The results show that, for the cases examined, all tests have type I error levels close to the nominal level of .05 and thus are valid for these models. As we reported in our previous article (Martin et al. 2000), there is little bias reflected in the test when the original form of the statistic is used, although the estimates of type I error are larger than those for the PDT-avg and the PDT-sum, for each model. Part of the reason that there is little bias in these simulations is our choice of allele frequency for the marker. It can be shown that there is no bias when the frequencies of the marker alleles are .5. In these simulations, we used frequencies of .3 and .7, so there was less bias than expected for cases with more-extreme allele frequencies. An additional reason that little bias was seen is that we did not use grandparental genotypes in the calculation of the test statistic. It is possible to show that, when there are only two generations in the pedigree, there will be little bias as long as the genetic effect is not large. In these simulations, the genetic effect was low (i.e., the penetrances are all similar) for each of the models considered. It is noteworthy that, if grandparental genotypes were used, there could be bias even if there were no genetic effect due to this locus (i.e., even if penetrances were equal).

The results in table 1 demonstrate that the new tests can be more powerful than the original test. For these simulations we found that power is similar for the PDT-avg and the PDT-sum, but this will not always be the case. The PDT-sum gives more weight to families of larger size, whereas the PDT-avg gives all families equal weight. Thus, if pedigrees contain a similar number of phenotypically informative family units, then the values of the statistics will be similar. Differences will be most apparent when families are of different sizes. Exploratory simulations (not shown) have demonstrated that, in many cases, the PDT-sum can be more powerful than the PDT-avg; however, neither test is uniformly more powerful over all genetic models.

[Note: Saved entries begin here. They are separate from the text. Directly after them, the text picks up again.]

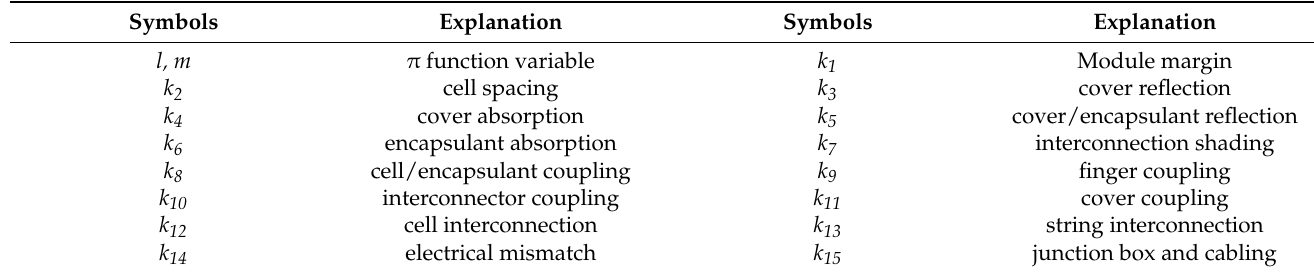
Table 1. Explanation of symbols and abbreviations used in the CTM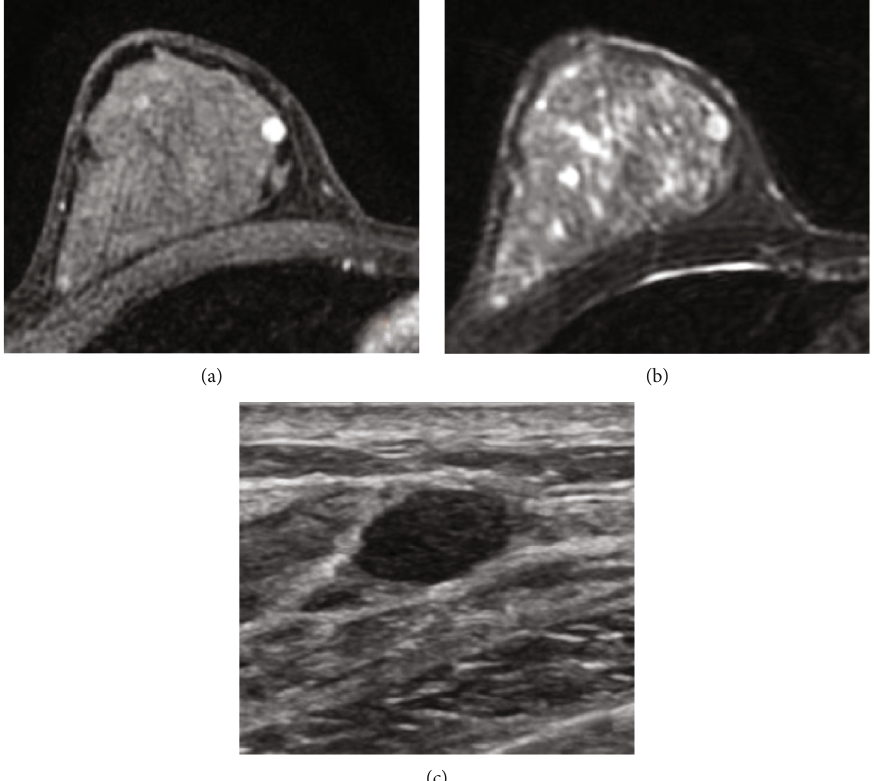
Figure 1: (a) MRI of the right breast with IV gadolinium shows an oval enhancing mass in the upper inner right breast middle depth; (b) T2-weighted images show bright signal, though less bright than cysts seen elsewhere in the breast. Slit-like spaces are not de fi nitely appreciated, possibly due to the small size of the fi nding. (c) Second-look ultrasound shows an oval, microlobulated, hypoechoic mass in the upper inner right breast, corresponding with that seen on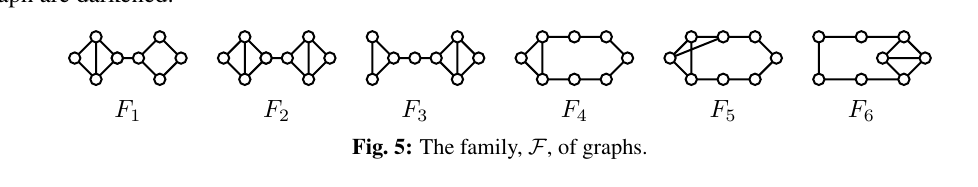
Fig. 5: The family, F , of graphs.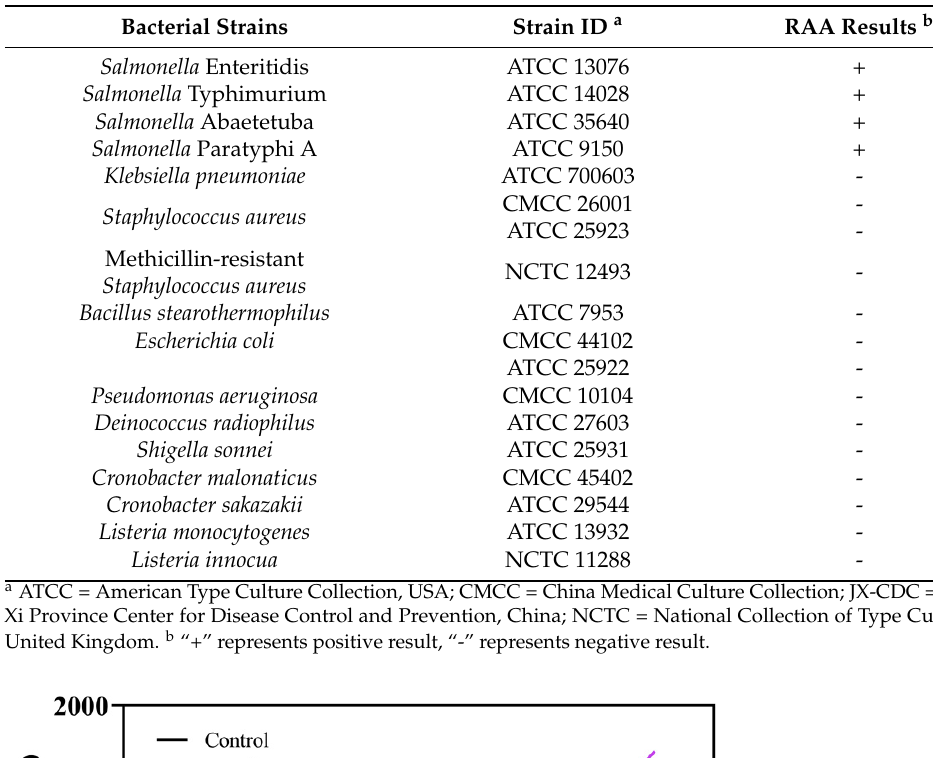
Table 2. Bacterial strains used in this study and the results of the RAA assay.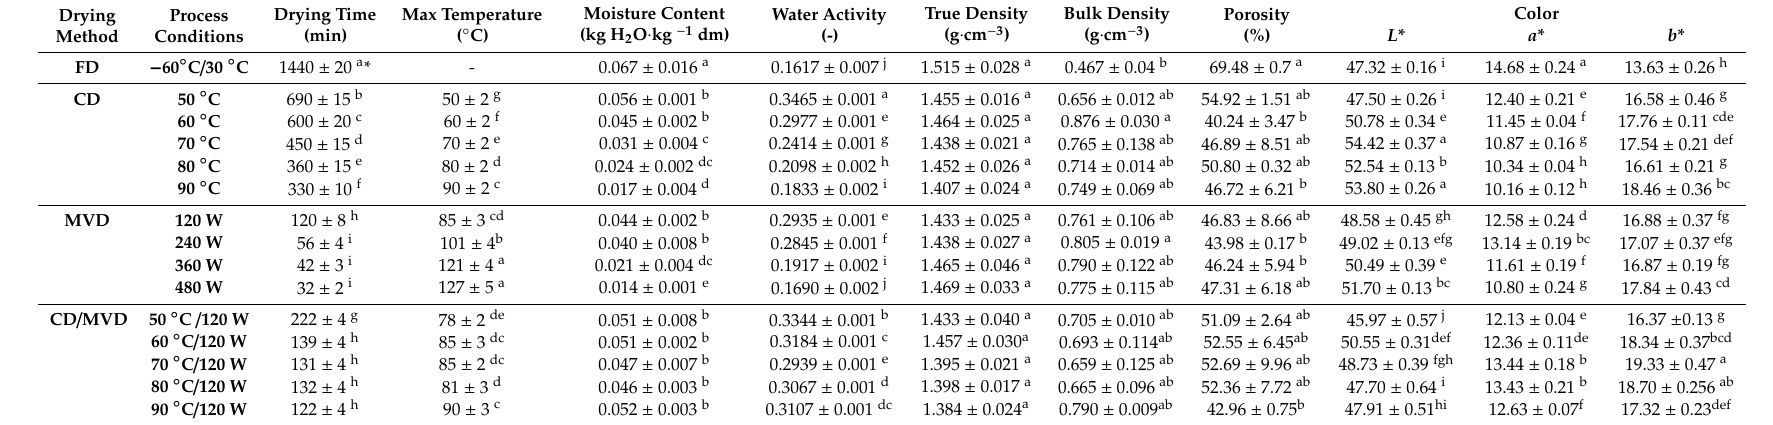
Table 2. Physical properties of dried plum pomace obtained using selected drying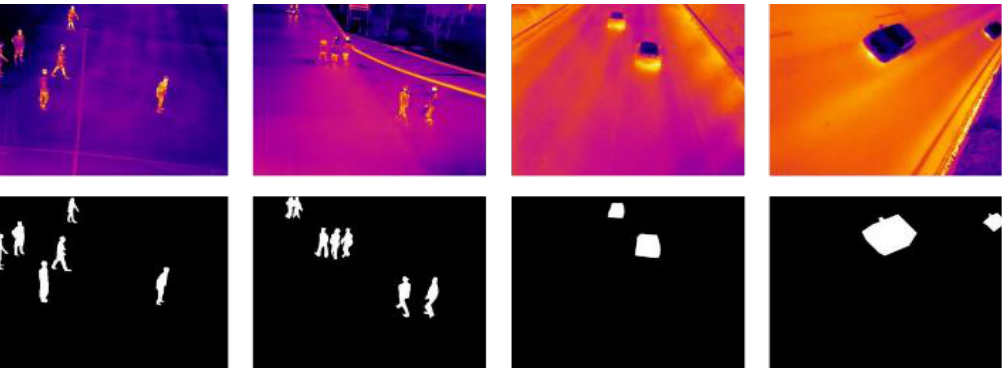
Figure 4. Sample annotations from pedestrian and vehicle thermal dataset. Top: Original images. Bottom: Pixel level annotations.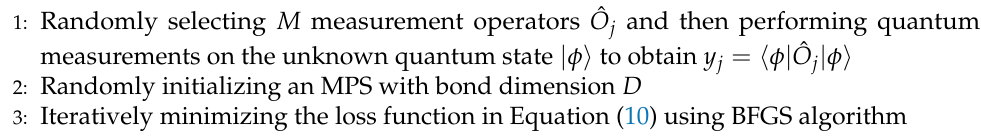
Algorithm 1 QST from sparse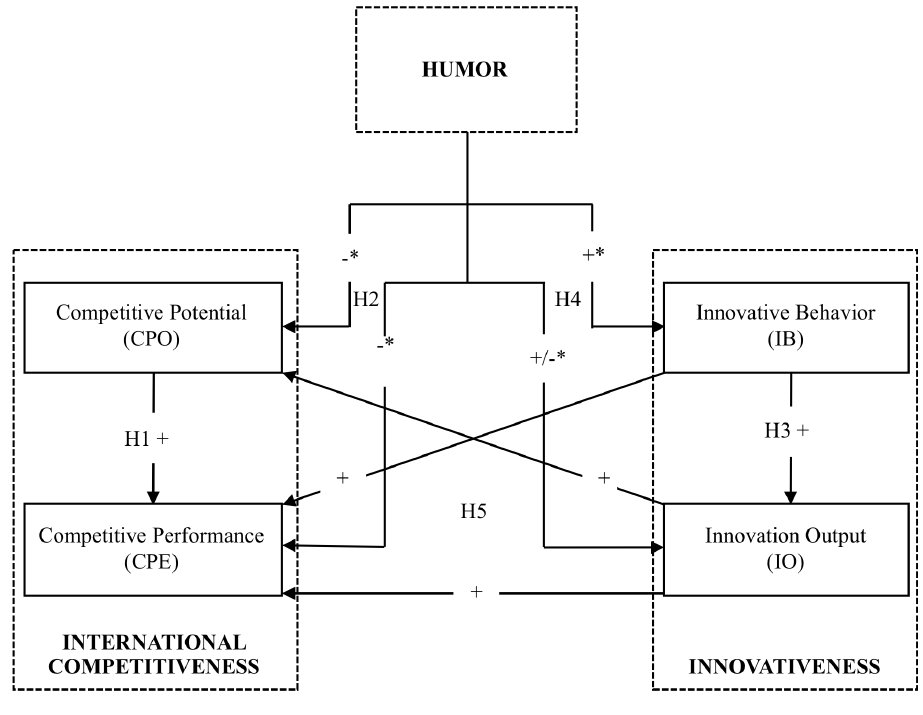
Fig. 2. The relationships between humor, international advancements, and innovation proces-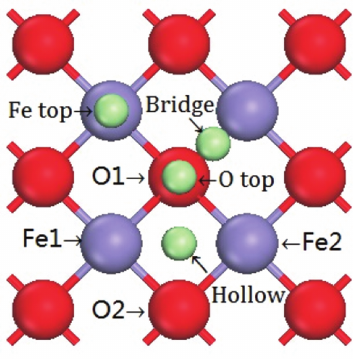
Figure 7: Different adsorption sites of Cl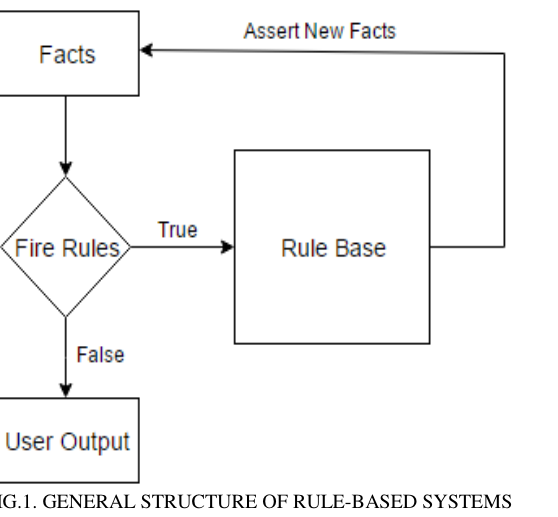
FIG.1. GENERAL STRUCTURE OF RULE-BASED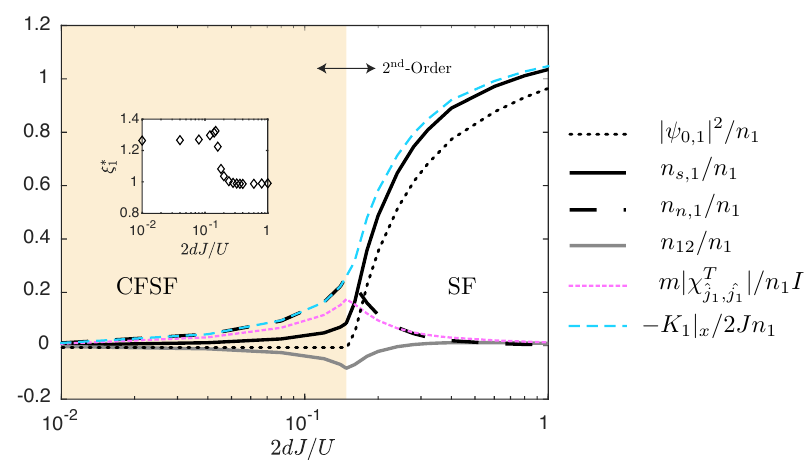
Figure 11: Transport quantities in two dimensions across the CFSF-to-SF second- order edge transition, traversed at fixed chemical potential µ/ U = 0.5 for / U = 0.9, corresponding to the n = 1 CFSF lobe in Fig. 1(b). The one- U d 12 component filling n includes the corrections of the second-order quantum fluctu- i ations. The tan-shaded area indicates the MI region. Thick black and grey lines indicate the QGW predictions for the superfluid density n and the superfluid drag s ,1 n respectively, while the black dashed and dotted lines refer to the normal com- 12 | 2 . Pink dotted and blue dashed lines are ponent n and condensate fraction | ψ n ,1 0,1 | the contributions to n from the average kinetic energy K and the intraspecies s ,1 i x current response function χ T , respectively. (Inset) Renormalization of the effective ˆ j ,ˆ j i i mass across the CFSF transition due to the collisionless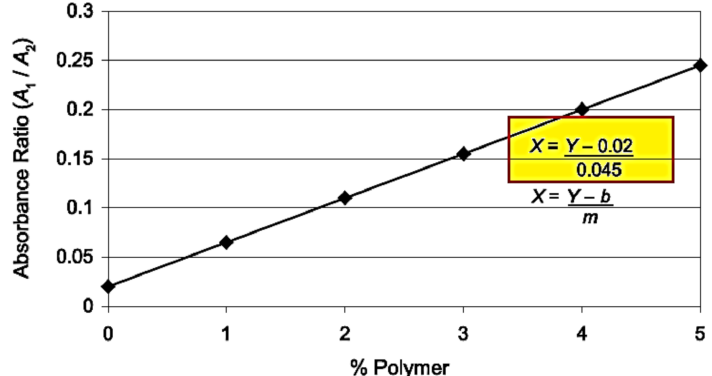
Figure 4. Calibration curve for determination of the percentage concentration of polymer in the transmission mode of analysis, according to AASHTO T302–15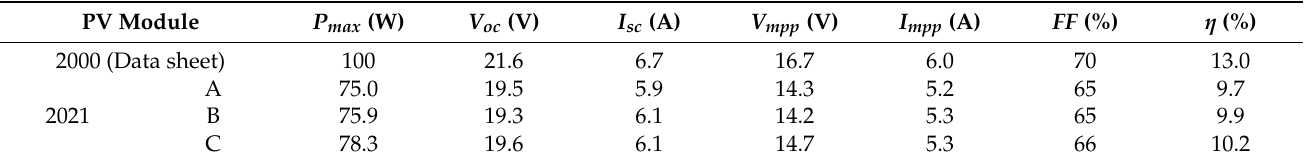
Table 1. Technical data sheet (2000) and the measured electrical parameters (2021) of old solar panels normalized to Standard Test Conditions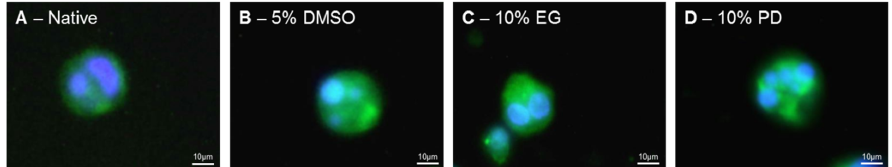
( D )—10% PD) cryopreservation. Representative fluorescence microscopy image of MKs stained with anti CD61-FITC antibody (green), nuclei stained with DAPI (blue). Int. J. Mol. Sci. 2020 , 21 , x FOR PEER REVIEW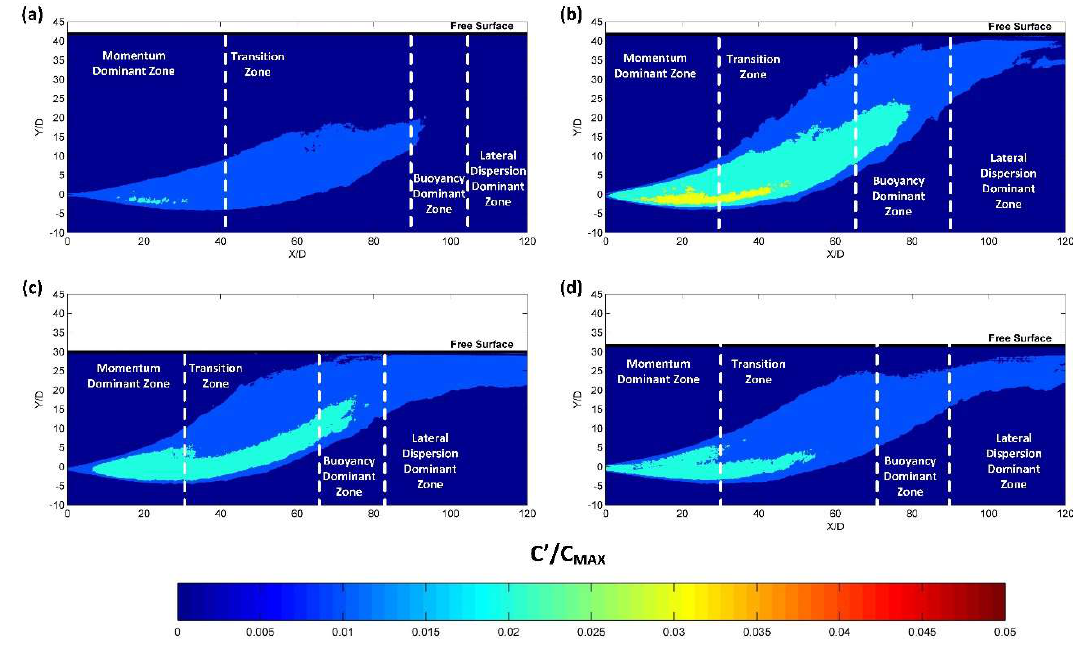
Figure 6. Dimensionless time-averaged fluctuations of the concentration (C’ / C MAX ) in a longitudinal view of the positively buoyant jet advance at the nozzle XY plane for the physical tests V1 ( a ), V2 ( b ), V3 ( c ), and V4 ( d ).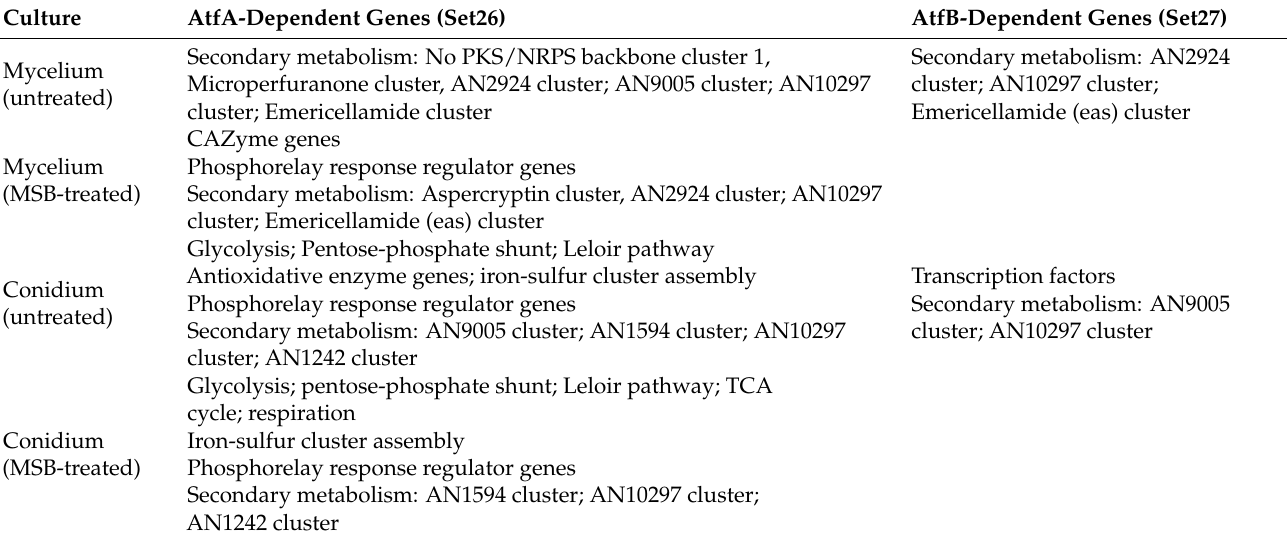
Table 4. Selected gene groups significantly enriched (Fisher’s exact test; p < 0.05) in the AtfA- and AtfB-dependent gene sets. The full list is available in Table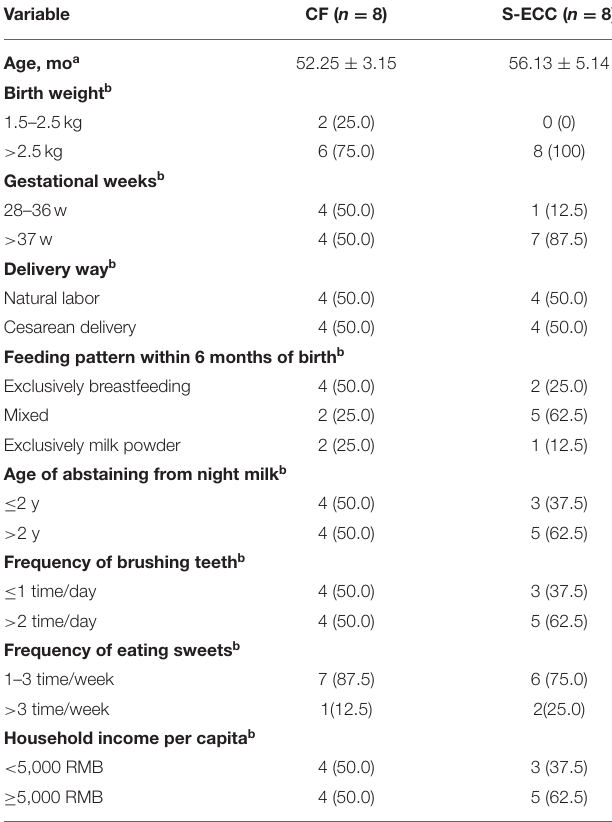
TABLE 1 | Comparison of the socioeconomic background and behavior differences of two groups of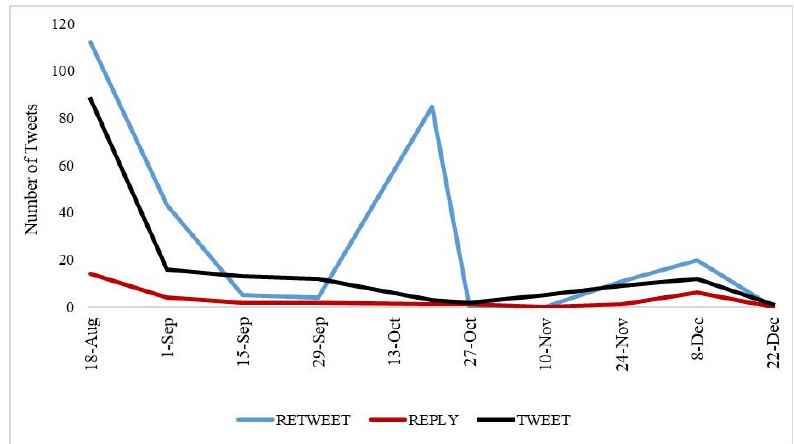
Figure 1. Number of tweets during the study period (18 August–31 December 2016).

In summary, we have identified examples in which the original form of the PDT can be biased. There is no bias when the original form of the statistic is used in nuclear families (with or without parents) or when the marker-allele frequencies are .5. The bias is evident only when there are multiple generations contributing to the statistic, when the genetic effect due to the locus is strong, and when marker-allele frequencies are extreme. We have proposed two alternative statistics that not only remove the bias but also result in tests that can be more powerful than the original test. These tests provide valid alternatives for assessment of linkage disequilibrium in general pedigrees.